> Task directions: Please repeat every line of the records below word for word, leaving out the pictures.
::::::
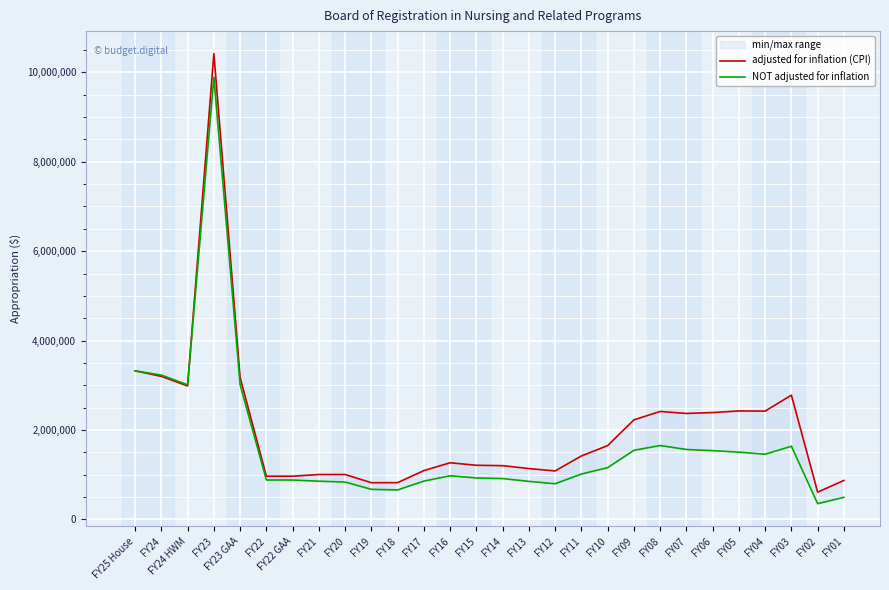

Rank the categories by NOT adjusted for inflation value from highest to lowest.

FY23, FY25 House, FY24, FY23 GAA, FY24 HWM, FY08, FY03, FY07, FY09, FY06, FY05, FY04, FY10, FY11, FY16, FY15, FY14, FY22, FY22 GAA, FY17, FY21, FY13, FY20, FY12, FY19, FY18, FY01, FY02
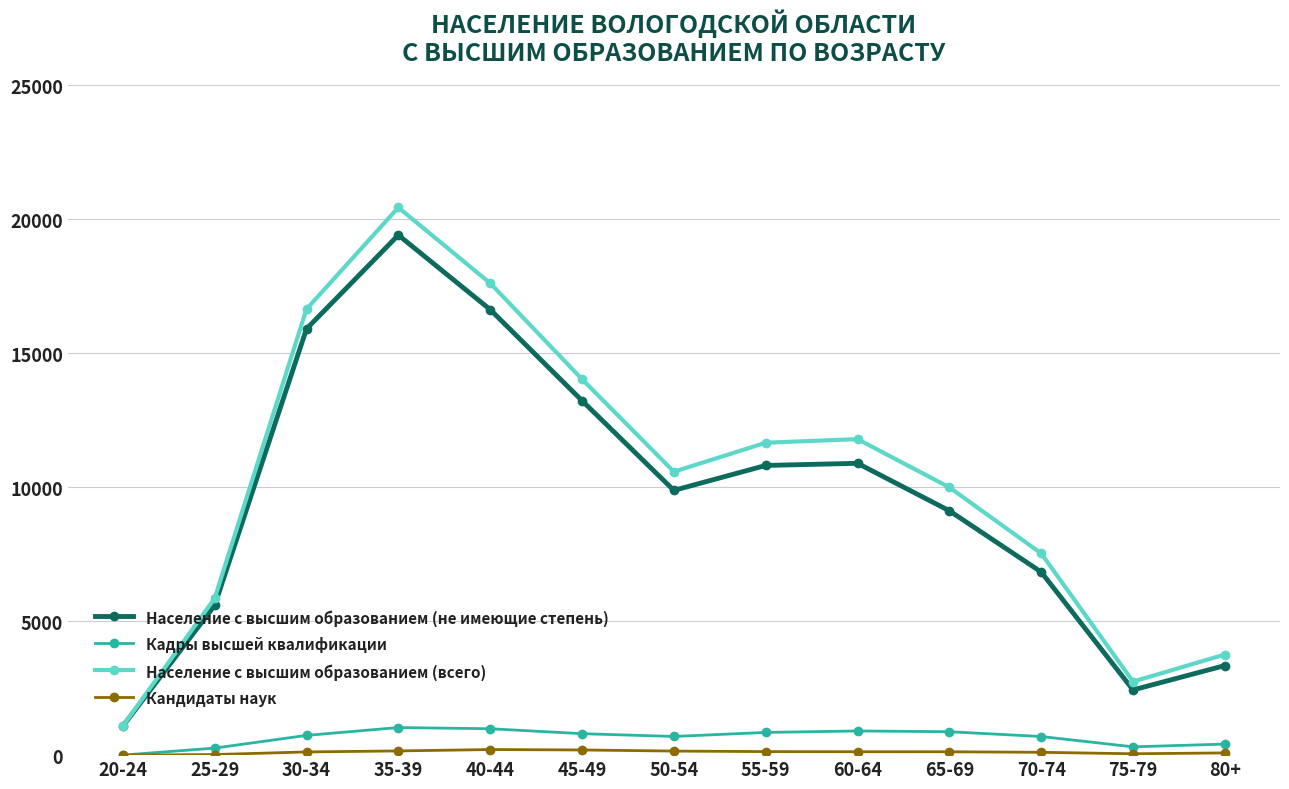

At how many categories does at least one series exceed 8384?

8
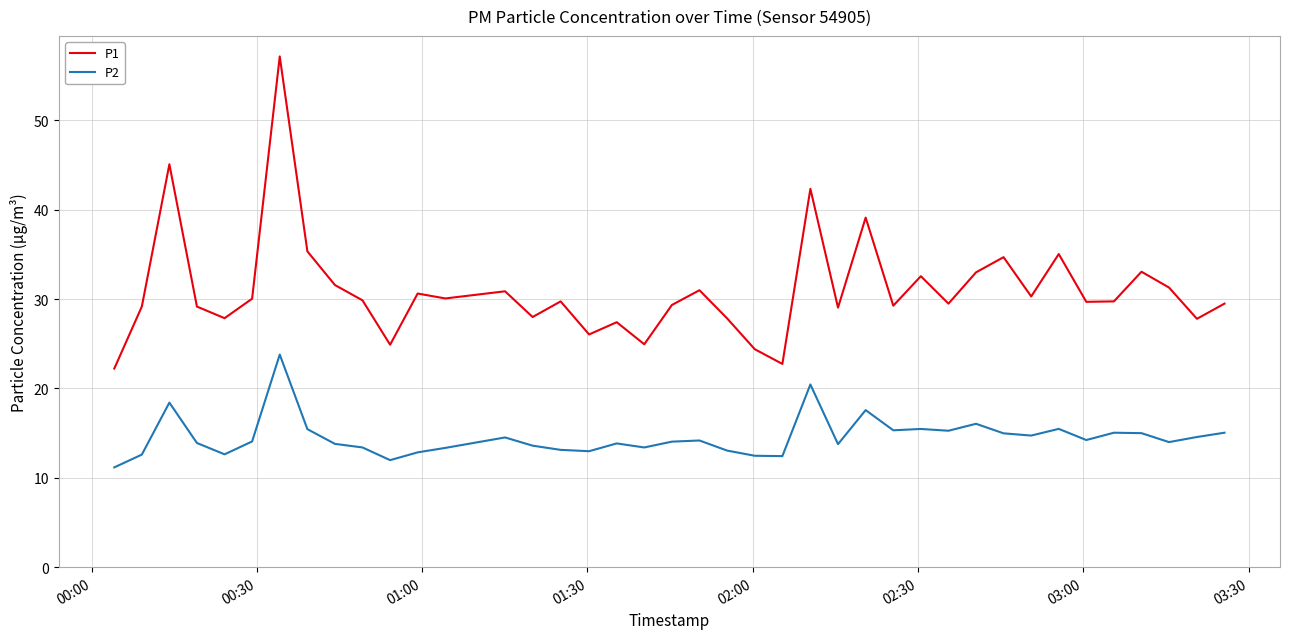

Rank the series by their average value, from highest to lowest.

P1, P2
::::::
> Output:
Rank the categories by NOT adjusted for inflation value from highest to lowest.

FY23, FY25 House, FY24, FY23 GAA, FY24 HWM, FY08, FY03, FY07, FY09, FY06, FY05, FY04, FY10, FY11, FY16, FY15, FY14, FY22, FY22 GAA, FY17, FY21, FY13, FY20, FY12, FY19, FY18, FY01, FY02

At how many categories does at least one series exceed 8384?

8

Rank the series by their average value, from highest to lowest.

P1, P2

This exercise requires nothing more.